◆ Problem to work on:
Show the lines below where "Survival" occurs.

(Source data Opens)

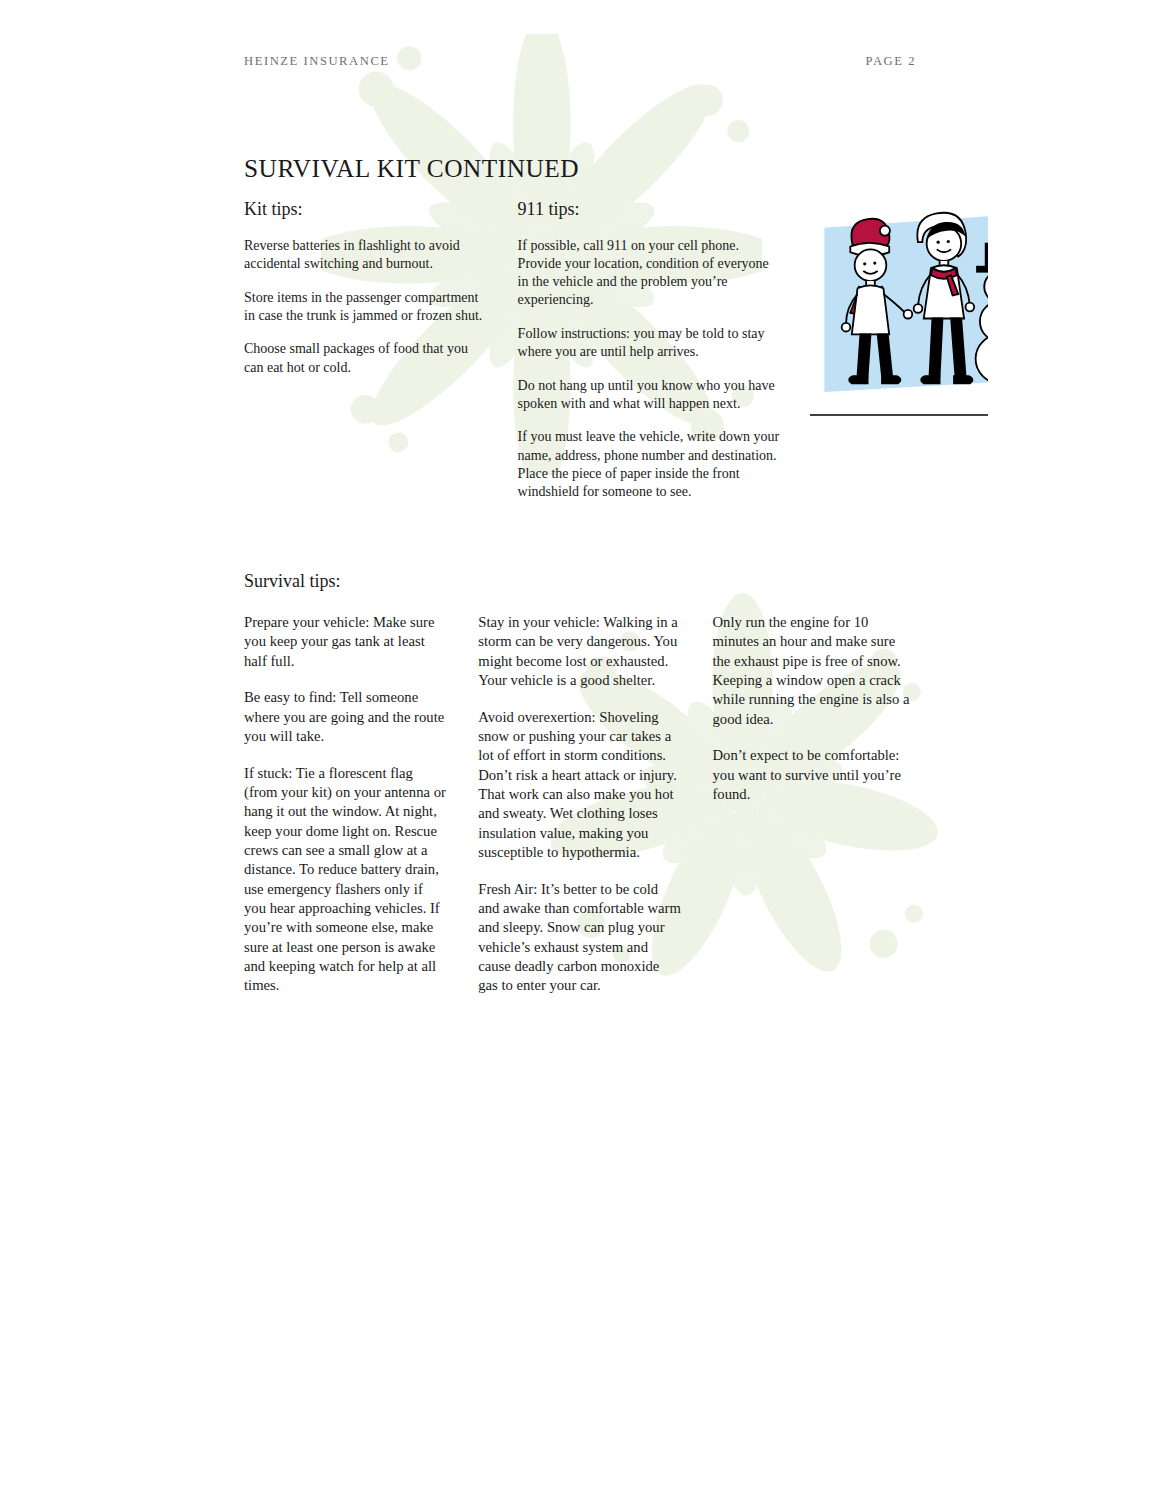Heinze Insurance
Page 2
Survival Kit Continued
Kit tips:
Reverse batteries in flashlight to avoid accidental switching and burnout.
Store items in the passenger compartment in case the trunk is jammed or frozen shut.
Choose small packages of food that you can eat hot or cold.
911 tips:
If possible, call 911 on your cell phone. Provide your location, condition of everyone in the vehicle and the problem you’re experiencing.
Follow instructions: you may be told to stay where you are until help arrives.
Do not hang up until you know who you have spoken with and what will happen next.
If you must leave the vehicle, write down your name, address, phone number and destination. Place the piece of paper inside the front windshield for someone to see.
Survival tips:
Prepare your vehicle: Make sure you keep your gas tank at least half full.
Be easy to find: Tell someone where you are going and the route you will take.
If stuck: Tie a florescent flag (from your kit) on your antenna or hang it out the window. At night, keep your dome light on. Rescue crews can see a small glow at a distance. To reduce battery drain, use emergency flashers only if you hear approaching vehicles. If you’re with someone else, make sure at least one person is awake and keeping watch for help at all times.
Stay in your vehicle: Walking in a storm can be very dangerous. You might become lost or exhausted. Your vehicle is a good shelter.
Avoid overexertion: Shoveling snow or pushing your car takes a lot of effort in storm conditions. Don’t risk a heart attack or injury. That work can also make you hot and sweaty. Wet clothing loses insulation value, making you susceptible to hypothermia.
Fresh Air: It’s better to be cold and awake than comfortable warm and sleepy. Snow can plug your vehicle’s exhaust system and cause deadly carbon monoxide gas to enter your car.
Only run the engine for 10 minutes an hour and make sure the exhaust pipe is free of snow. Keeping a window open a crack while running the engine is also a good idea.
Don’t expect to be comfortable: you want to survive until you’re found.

(Source data Closes)

◆ Answer box:
Survival Kit Continued
Survival tips:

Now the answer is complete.